I think the lines companies make a lot of sense, but why Telecom backhaul? this is where players like FX networks and TelstraClear both have superior offerings.
I think there will be a desparate search for plans b,c & d going on at Hereford St!
Plus Vodafone wins all round!

Vector should concentrate on improving its power network before trying to become a telco. Aucklander's have to put up with too many power cuts due to lack of investment and the number of overhead lines here is reminiscent of overseas cities of the 50's. They should forget about overhead fibre and get on with installing new underground power cables.
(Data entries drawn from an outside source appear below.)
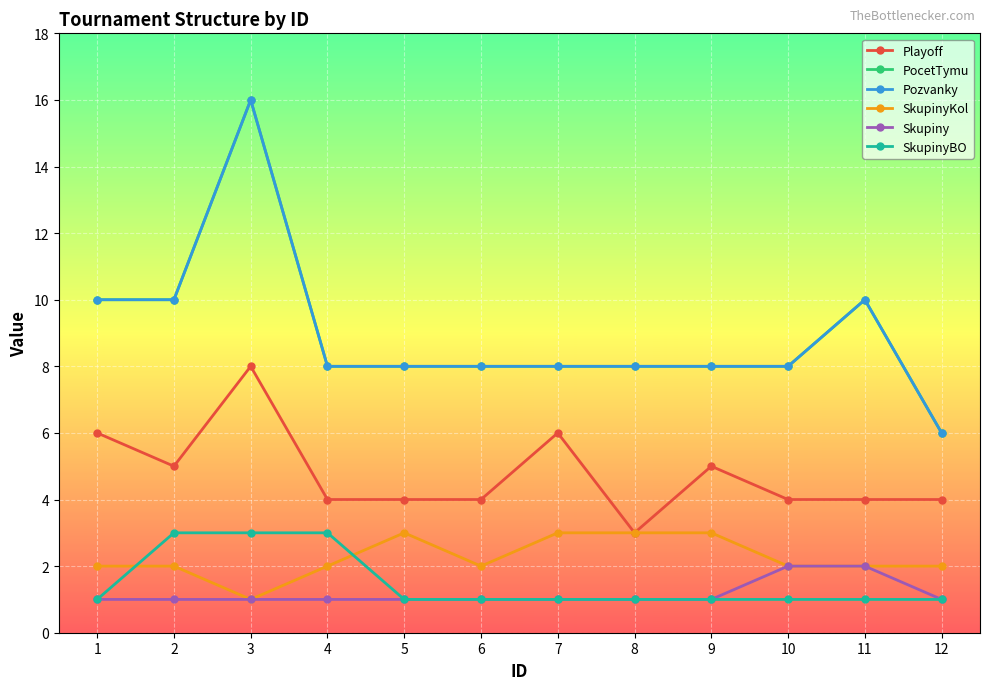

Which series has the largest range (max minus min)?

PocetTymu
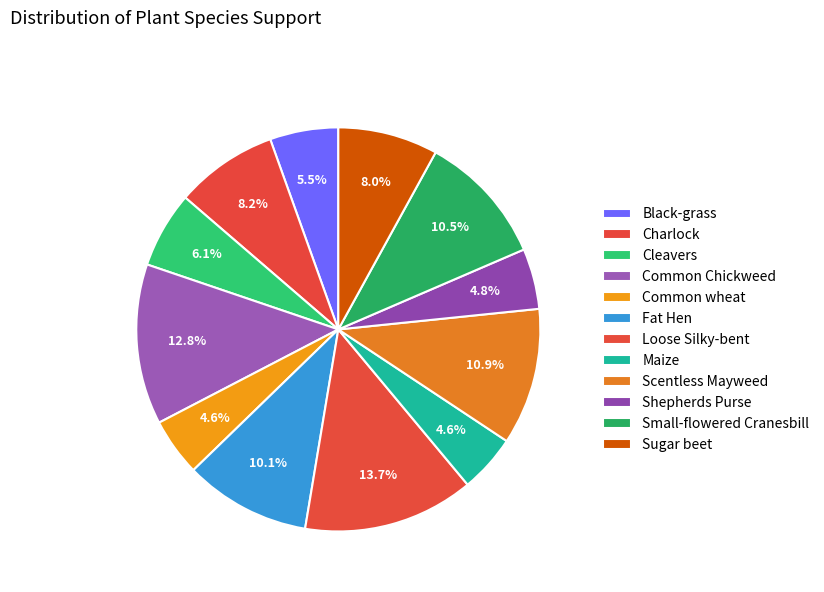

To the nearest percent, what is the average slice percentage?

8%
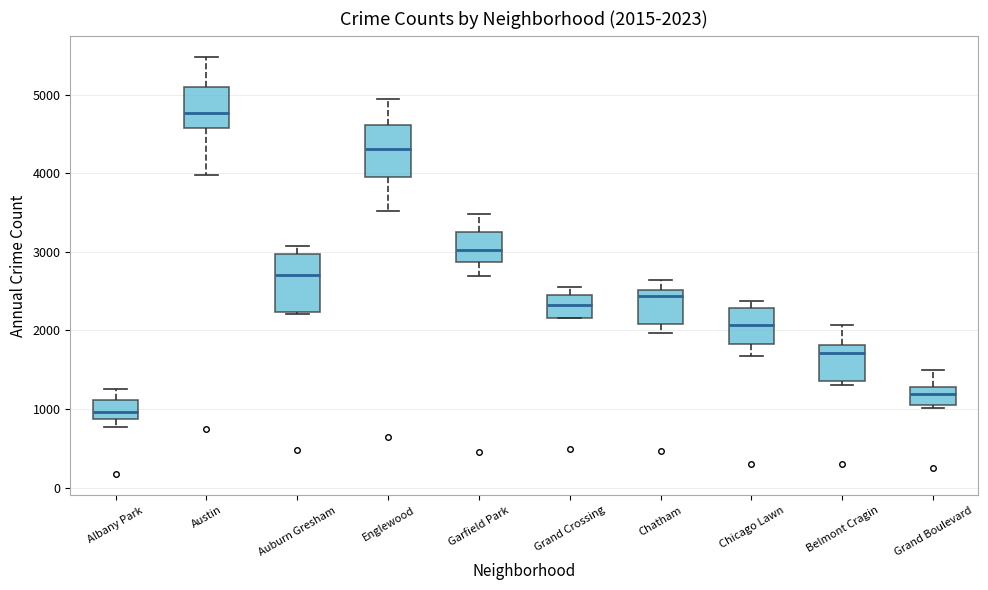

Which box's median line is the lowest?

Albany Park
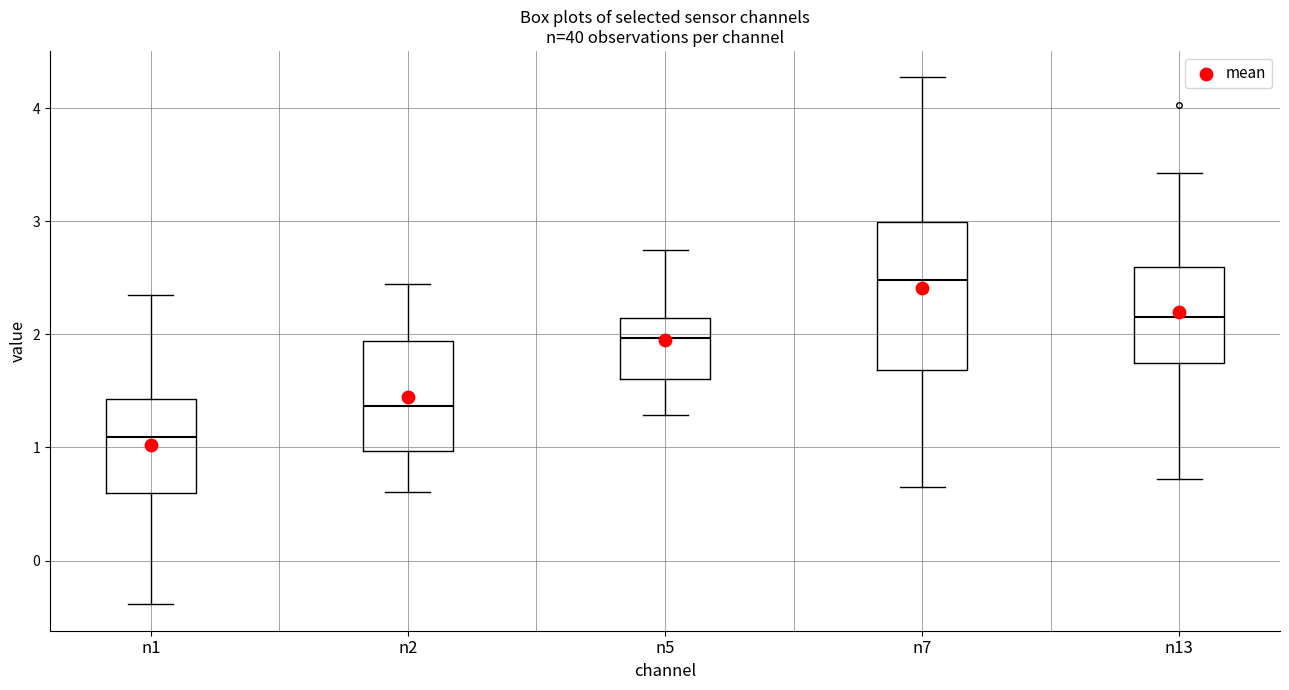

Comparing the boxes themselves (not the whiskers), which one is the tallest?

n7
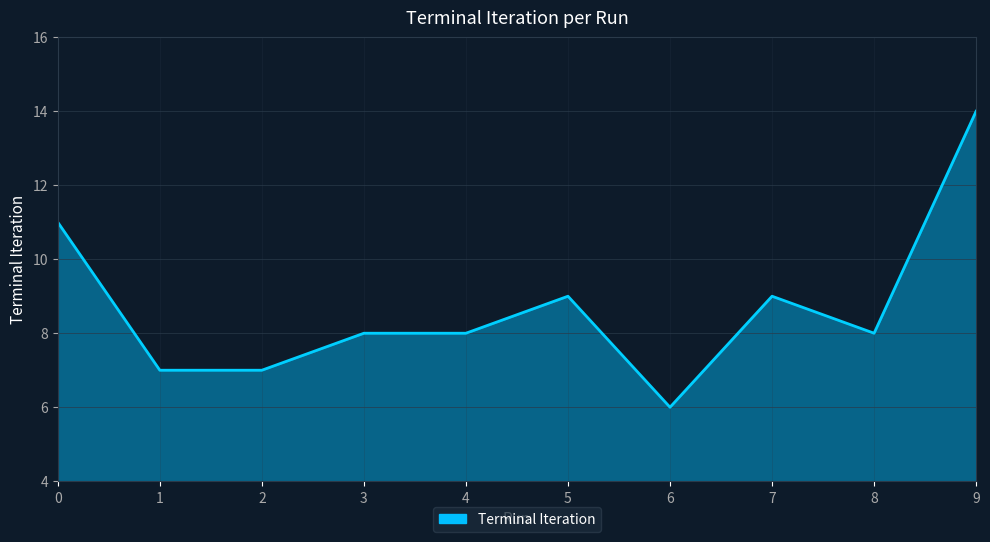

What is the change in value from 1 to 9?

+7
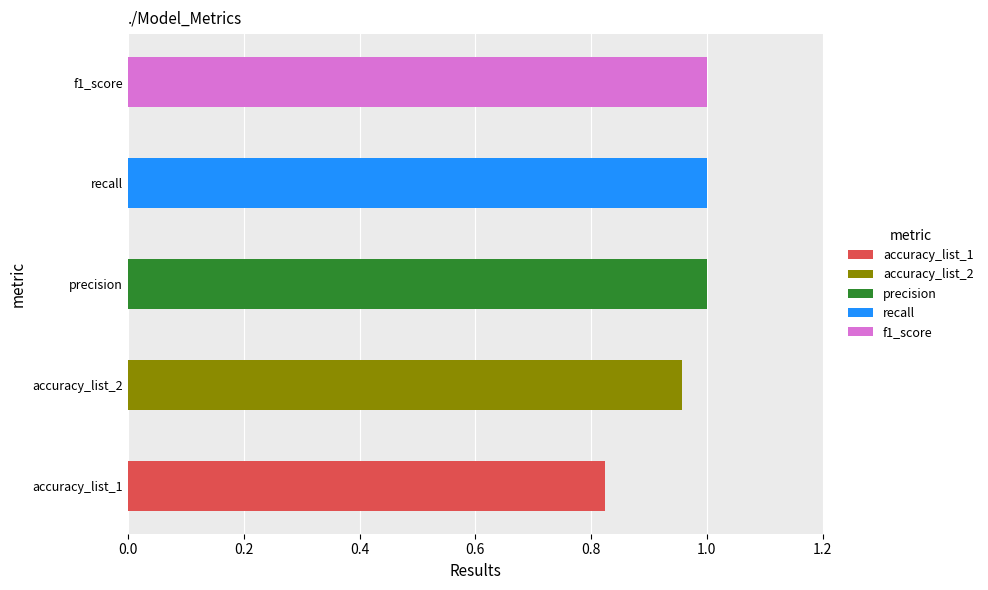

What is the maximum value shown in the chart?

1.0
One of the wisest sayings in business over the last two decades has been "stick to the knitting". Companies that have done this have done well, companies that haven't haven't - it's just a fact.

Telecom NZ didn't stick to its knitting when it ventured out of New Zealand, bought AAPT and had to write-off 2.4 BILLION dollars of its owners money. Others have found the same with their forays into Australia when their knitting is, to all intents and purposes, to provide goods and or services to NZ consumers and businesses.

The knitting of a power lines company is to transmit electricity from one point to another. This doesn't include managing the plethora of telecommunications protocols and interconnections that Telecom has to deal with, it involves providing electricity, and a reliability rate somewhere ABOVE 99.99% to all users in its geographic area of coverage.

If Vector and other "Lines Companies" have excess cash they should return it to their shareholders, whether these are private investors or trusts. This money is not the property of Managers or Directors to expand their fiefdoms and inflate their egos with and they, like many failed pseudo entrepreneurs before them (e.g. Ms. Wonderful and the On-Line Department Store "Ferrit") should stick to the knitting and stay out of ventures they don't truly understand.